**EXCERPTED TEXT**
# Winchester SX3 - Wood or Composite?



## nwj (Sep 23, 2003)

Trying to decide...

Any opinions out there?

Pros or Cons?

Thanks!


----------



## Chuck Smith (Feb 22, 2005)

Things to consider.....

Are you going to be carrying this gun long distances or just to a blind?
Do you want looks or durability?
Is recoil and issue?
Price?

Because here is what it boils down to....

Wood....
looks better IMO. Wood will get nicks and scrapes and show wear and tear. Wood is heavier but will absorb more recoil because of weight. Wood needs to be taken care of better to last longer. Also typically more expensive.

Synthetic...
More durable, does not show wear and tear as much. Lighter but more recoil because of weight. Camo options (camo stocks). Easier to clean and take care of. Cheaper in price.

Hope this has helped.


----------



## djleye (Nov 14, 2002)

I have only seen one SX 3 in wood, and quite frankly, the wood was very ugly for the particular gun that I saw. I like wood, but I would have never bought the one I looked at. I saw it at Gander so I do not know if they are all that cheap looking, but have you seen the wood ones before??


----------



## wood duck2 (Jan 31, 2008)

**MATERIAL**
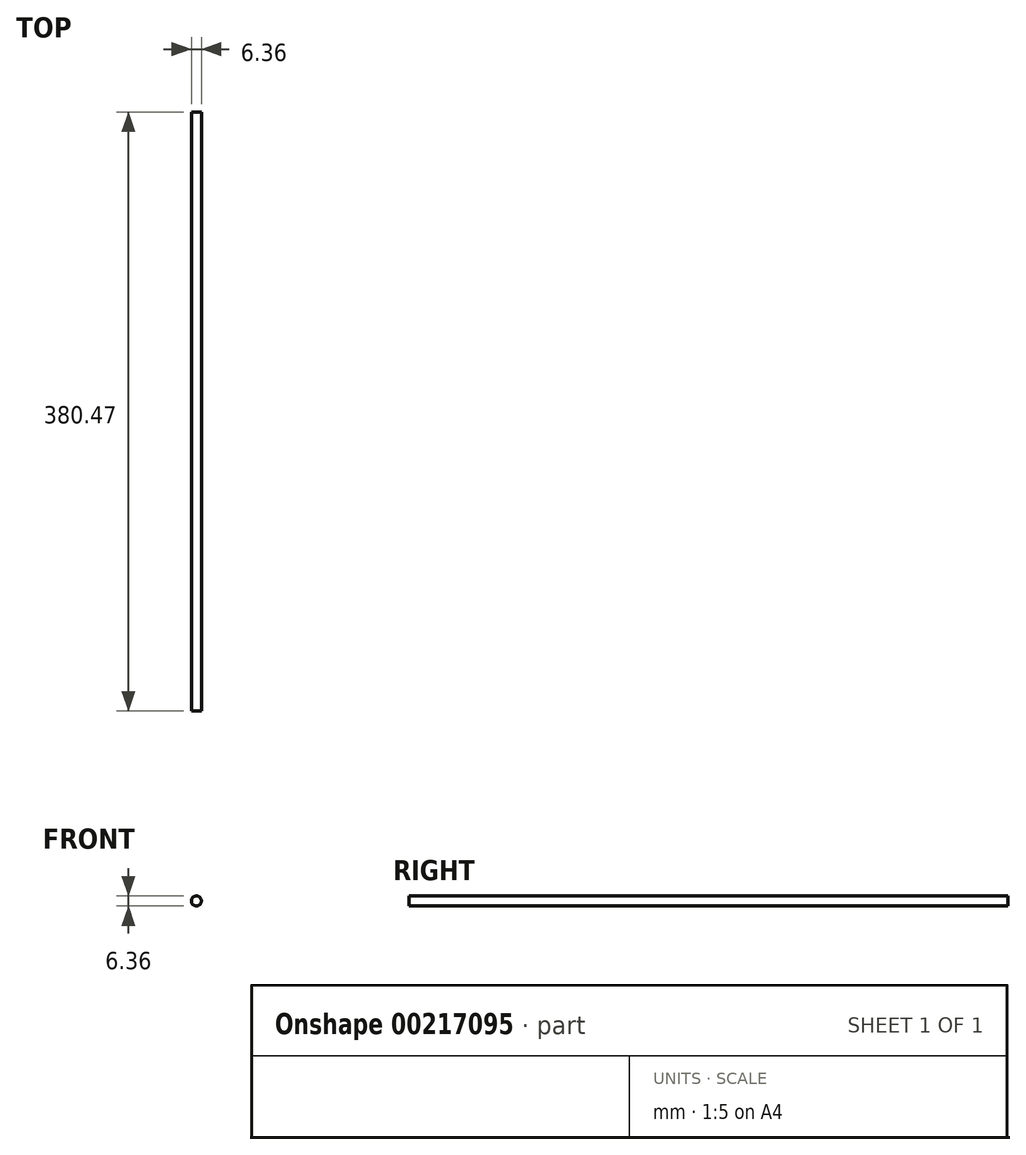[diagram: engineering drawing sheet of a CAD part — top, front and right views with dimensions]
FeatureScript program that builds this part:
annotation { "Feature Type Name" : "Feature", "Feature Type Description" : "" }
export const myFeature = defineFeature(function(context is Context, id is Id, definition is map)
    precondition{}
    {
        {
            var Q0;
            Q0=qCreatedBy(makeId("Front.planeOp"),FACE);
            var sketch = newSketch(context, id + "F0", { "sketchPlane" : qUnion([Q0])});
            skCircle(sketch, "E0", {"center": v(0, 0) * mm, "radius": 3.18 * mm});
            skSolve(sketch);
        }
        {
            var Q0;
            Q0 = qSketchRegion(id + "F0", true);
            extrude(context, id + "F1", {"entities" : qUnion([Q0]), "depth" : 380.47 * mm});
        }
    });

**GOALS**
A – Write out everything in the SX3 stock thread from "looks better IMO." down to "Cheaper in price.".
B – Add the next part of the SX3 stock thread, picking up right after its last line.
You won't need the listing for this.

**RESULTS FOR EACH TASK**
A –
looks better IMO. Wood will get nicks and scrapes and show wear and tear. Wood is heavier but will absorb more recoil because of weight. Wood needs to be taken care of better to last longer. Also typically more expensive.

Synthetic...
More durable, does not show wear and tear as much. Lighter but more recoil because of weight. Camo options (camo stocks). Easier to clean and take care of. Cheaper in price.

B –
I love the way composite looks and feels and i personally think the wood they used is cheap. It just doesn't look very nice imo.


----------



## nwj (Sep 23, 2003)

Thanks guys. I decided to go with the composite and picked it up last weekend. I agree with you about the wood being questionable. I've seen both very nice and not so nice wood. The worst was one that almost looked like it was green treated. Very odd. And since I was ordering the gun I didn't want to take the chance. Also, the composite stock has more adjustment options (which I took advantage of). Had it out to the range for the first time this weekend. What a nice gun! The ol' 870 won't be too far away from the blind this year but I'm really looking forward to getting that first goose with the new Winchester...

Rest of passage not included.